§ WORK TO DO
Render every line of the records below as a numbered list, skipping blank lines and omitting the pictures.

§ STORED DATA
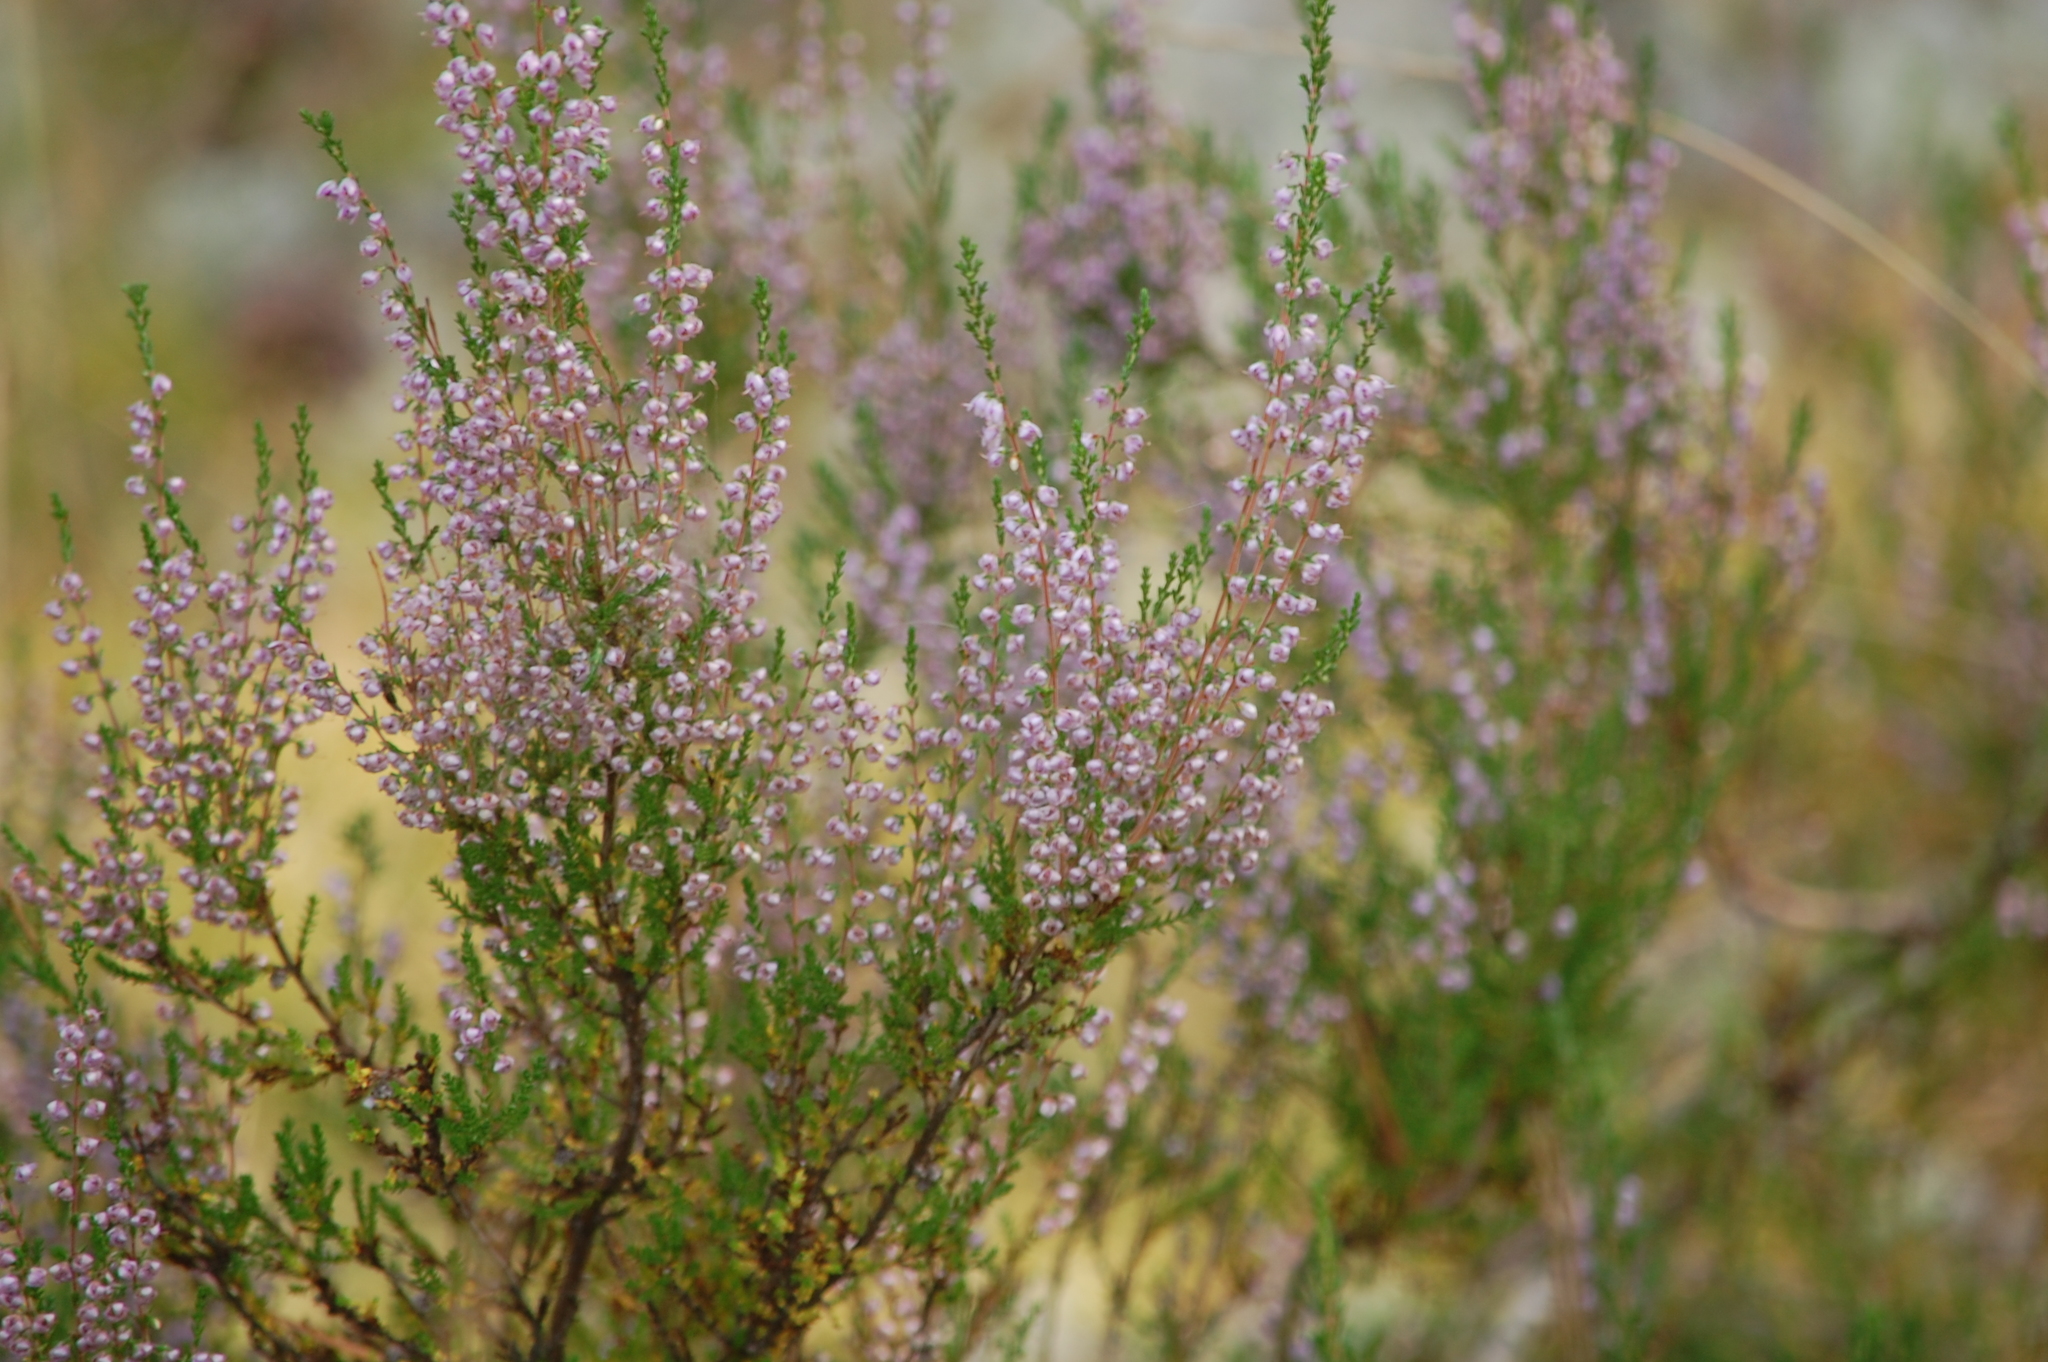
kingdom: Plantae
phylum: Tracheophyta
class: Magnoliopsida
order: Ericales
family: Ericaceae
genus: Calluna
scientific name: Calluna vulgaris
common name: Heather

§ IN RESPONSE
1. kingdom: Plantae
2. phylum: Tracheophyta
3. class: Magnoliopsida
4. order: Ericales
5. family: Ericaceae
6. genus: Calluna
7. scientific name: Calluna vulgaris
8. common name: Heather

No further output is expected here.